TAREFA ATRIBUÍDA 1 -
Segundo o texto sobre o curso de observadores, em que hotel de Tomar se reuniram os observadores?
TAREFA ATRIBUÍDA 2 -
Cite o trecho do texto sobre o curso de observadores que vai de "45 m sem pausa" até "o que relevar?".

EXCERTO DO DOCUMENTO -
---------------
O GOSTAR e "Sofrer" pela Arbitragem

O Autor do texto abaixo é o António Taia e partilhou com o RefereeTip aquilo que é o gostar e "sofrer" pela arbitragem.

Tomar, 26 e 27 de Maio de 2012 – Curso Promoção Observadores à 2ª Categoria
Fim-de-semana de emoções! Cerca de 20 observadores dos mais variados pontos do país juntaram-se em Tomar no magnífico espaço que é o Hotel dos Templários, para terminar o ciclo anual de classificação.
Estiveram os melhores classificados nas suas associações, em alguns casos os únicos observadores dessa associação. Em alguns casos pessoas que pagam do seu bolso para serem observadores, aliás a sua grande maioria…mas preparados para encarar uma avaliação profissional.
Chegados ao hotel teste vídeo para fazer o relatório do árbitro. Experiência nova para muitos observadores que nas suas associações não tinham ainda testado este método, mas sem dúvida um método correto, porque é um teste real à capacidade de observar ao vivo e a cores e em tempo real, por vezes com hipótese de recorrer a uma repetição.
Vídeo da 1ª parte do Viktoria Plezen – Barcelona Liga dos Campeões, o jogo começa a todo o gás, a tensão aumenta e a incerteza da prova também.
12 Minutos de jogo Fabregas recebe a bola de costas para a linha de baliza, na zona cinzenta da área de grande penalidade, vira-se para a baliza e um prepara-se para cruzar, o defesa do Plezen, em tacle entra para evitar o cruzamento, a perna esticada à frente não parece tocar no avançado do Barcelona, mas a perna encolhida de trás parece dar um ligeiro toque, negligência do defesa.
Tiro a nota para o papel – “grande penalidade por assinalar”… 2, 3 minutos mais tarde revejo mentalmente o lance e ponho em dúvida a negligência, acrescento à nota para rever no final, “ou simulação – (benefício da dúvida) ”
Pouco tempo depois, Messi, na área recebe a bola na área de grande penalidade, recebe a bola, finta um defesa, prepara o remate, é rasteirado de forma clara… o árbitro hesita, mas assinala grande penalidade, e exibe cartão vermelho, novo problema para resolver – vermelho bem exibido, amarelo só bastava. A repetição rápida e a tensão acumulada não ajudam a decisão dos candidatos.
Grande penalidade marcada, com invasão da área por parte de jogadores de ambas as equipas, novo problema, mencionar, não mencionar. Os observadores tomam notas. O dilema invade os espíritos presentes.
A 1ª parte chega ao fim com mais algumas incidências, e a cabeça dos observadores é um turbilhão.
45 m sem pausa para rever as notas e fazer o relatório, são 10 capítulos que concatenam a informação do observador na 1ª parte. O que mencionar o que relevar?
---------------
EXTRATO DE DADOS -
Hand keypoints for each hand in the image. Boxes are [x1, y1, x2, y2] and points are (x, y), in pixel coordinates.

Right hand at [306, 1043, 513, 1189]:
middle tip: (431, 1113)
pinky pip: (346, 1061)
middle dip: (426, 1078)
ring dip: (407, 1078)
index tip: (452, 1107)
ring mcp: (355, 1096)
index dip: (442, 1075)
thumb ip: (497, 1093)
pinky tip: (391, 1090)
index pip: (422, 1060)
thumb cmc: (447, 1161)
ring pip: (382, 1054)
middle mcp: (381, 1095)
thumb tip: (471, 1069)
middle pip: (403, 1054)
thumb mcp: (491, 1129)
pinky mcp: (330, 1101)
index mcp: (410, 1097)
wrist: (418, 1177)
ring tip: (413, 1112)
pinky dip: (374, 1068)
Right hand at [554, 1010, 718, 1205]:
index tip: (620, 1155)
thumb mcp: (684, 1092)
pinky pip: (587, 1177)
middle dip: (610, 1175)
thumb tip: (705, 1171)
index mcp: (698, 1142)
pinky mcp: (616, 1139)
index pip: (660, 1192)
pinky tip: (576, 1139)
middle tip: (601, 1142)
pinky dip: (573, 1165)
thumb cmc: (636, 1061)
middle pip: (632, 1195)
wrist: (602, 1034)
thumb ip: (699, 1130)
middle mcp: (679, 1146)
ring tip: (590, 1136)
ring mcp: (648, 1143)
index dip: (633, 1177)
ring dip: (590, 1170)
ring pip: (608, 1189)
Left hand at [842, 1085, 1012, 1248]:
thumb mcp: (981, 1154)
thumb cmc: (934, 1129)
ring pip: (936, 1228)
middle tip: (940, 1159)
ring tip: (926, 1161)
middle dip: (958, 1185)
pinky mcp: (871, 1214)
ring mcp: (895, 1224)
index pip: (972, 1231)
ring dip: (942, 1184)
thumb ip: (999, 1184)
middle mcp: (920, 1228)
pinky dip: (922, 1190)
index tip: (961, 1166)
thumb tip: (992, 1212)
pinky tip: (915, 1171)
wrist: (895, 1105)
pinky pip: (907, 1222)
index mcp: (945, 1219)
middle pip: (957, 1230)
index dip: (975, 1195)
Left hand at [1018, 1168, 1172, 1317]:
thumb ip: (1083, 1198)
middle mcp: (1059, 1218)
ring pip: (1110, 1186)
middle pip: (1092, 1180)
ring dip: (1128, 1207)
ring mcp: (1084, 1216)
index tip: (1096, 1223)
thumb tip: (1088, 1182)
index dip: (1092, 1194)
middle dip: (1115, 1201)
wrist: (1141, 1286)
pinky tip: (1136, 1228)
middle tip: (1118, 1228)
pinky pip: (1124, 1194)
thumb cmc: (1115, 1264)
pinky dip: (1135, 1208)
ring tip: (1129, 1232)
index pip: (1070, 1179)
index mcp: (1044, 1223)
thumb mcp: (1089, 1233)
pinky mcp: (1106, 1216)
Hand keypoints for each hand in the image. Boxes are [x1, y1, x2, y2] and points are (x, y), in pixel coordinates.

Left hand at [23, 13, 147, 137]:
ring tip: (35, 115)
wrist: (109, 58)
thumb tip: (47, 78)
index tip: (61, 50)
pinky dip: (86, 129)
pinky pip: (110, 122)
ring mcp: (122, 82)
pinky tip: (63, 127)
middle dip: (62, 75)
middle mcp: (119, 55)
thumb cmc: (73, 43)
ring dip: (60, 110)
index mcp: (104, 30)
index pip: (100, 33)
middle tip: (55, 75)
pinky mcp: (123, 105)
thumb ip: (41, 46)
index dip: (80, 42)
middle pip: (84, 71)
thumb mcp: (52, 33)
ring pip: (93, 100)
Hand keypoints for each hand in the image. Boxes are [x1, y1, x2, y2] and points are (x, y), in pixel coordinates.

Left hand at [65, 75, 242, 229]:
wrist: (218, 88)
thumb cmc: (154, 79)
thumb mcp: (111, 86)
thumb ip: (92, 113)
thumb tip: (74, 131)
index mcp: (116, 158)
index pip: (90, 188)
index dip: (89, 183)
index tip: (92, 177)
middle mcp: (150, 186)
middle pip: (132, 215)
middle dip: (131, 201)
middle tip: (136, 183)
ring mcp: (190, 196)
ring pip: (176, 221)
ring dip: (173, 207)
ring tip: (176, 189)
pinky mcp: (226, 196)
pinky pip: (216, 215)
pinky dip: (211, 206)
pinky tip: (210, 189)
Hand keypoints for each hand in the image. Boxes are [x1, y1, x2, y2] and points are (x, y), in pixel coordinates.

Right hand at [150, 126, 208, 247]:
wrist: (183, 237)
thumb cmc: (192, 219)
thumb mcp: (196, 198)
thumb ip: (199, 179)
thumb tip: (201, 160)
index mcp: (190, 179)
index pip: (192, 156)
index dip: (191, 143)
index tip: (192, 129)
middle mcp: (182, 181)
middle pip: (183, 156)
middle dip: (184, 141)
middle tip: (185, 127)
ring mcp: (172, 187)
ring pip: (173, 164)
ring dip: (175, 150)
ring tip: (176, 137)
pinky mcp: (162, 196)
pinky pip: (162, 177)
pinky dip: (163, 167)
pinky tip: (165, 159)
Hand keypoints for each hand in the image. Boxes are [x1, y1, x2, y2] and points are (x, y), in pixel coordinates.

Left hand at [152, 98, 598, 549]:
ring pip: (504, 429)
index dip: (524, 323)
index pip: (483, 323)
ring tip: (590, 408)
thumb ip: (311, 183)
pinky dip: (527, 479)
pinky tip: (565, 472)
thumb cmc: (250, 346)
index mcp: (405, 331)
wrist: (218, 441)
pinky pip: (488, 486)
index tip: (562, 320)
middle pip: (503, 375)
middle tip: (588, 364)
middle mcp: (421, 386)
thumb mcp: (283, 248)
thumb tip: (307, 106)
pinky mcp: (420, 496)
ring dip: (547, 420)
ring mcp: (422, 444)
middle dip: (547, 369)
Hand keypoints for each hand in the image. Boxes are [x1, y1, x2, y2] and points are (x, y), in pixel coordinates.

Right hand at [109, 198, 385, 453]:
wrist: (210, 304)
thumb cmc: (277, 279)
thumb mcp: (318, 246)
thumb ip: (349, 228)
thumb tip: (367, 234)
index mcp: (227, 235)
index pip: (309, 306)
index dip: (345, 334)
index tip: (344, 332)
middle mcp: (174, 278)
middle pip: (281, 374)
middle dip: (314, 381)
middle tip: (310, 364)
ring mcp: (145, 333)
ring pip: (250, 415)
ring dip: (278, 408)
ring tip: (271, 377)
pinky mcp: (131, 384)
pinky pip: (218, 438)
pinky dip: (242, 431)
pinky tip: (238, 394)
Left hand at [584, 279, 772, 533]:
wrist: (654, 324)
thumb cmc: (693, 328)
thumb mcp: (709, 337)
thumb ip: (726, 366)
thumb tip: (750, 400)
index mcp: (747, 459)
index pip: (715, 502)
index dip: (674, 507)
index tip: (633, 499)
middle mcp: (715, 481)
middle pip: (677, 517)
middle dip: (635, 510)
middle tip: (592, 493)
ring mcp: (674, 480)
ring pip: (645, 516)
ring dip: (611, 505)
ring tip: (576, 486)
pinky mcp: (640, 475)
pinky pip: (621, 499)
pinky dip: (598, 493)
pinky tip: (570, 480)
---------------
CAIXA DE RESPOSTA 1 -
No Hotel dos Templários.

CAIXA DE RESPOSTA 2 -
45 m sem pausa para rever as notas e fazer o relatório, são 10 capítulos que concatenam a informação do observador na 1ª parte. O que mencionar o que relevar?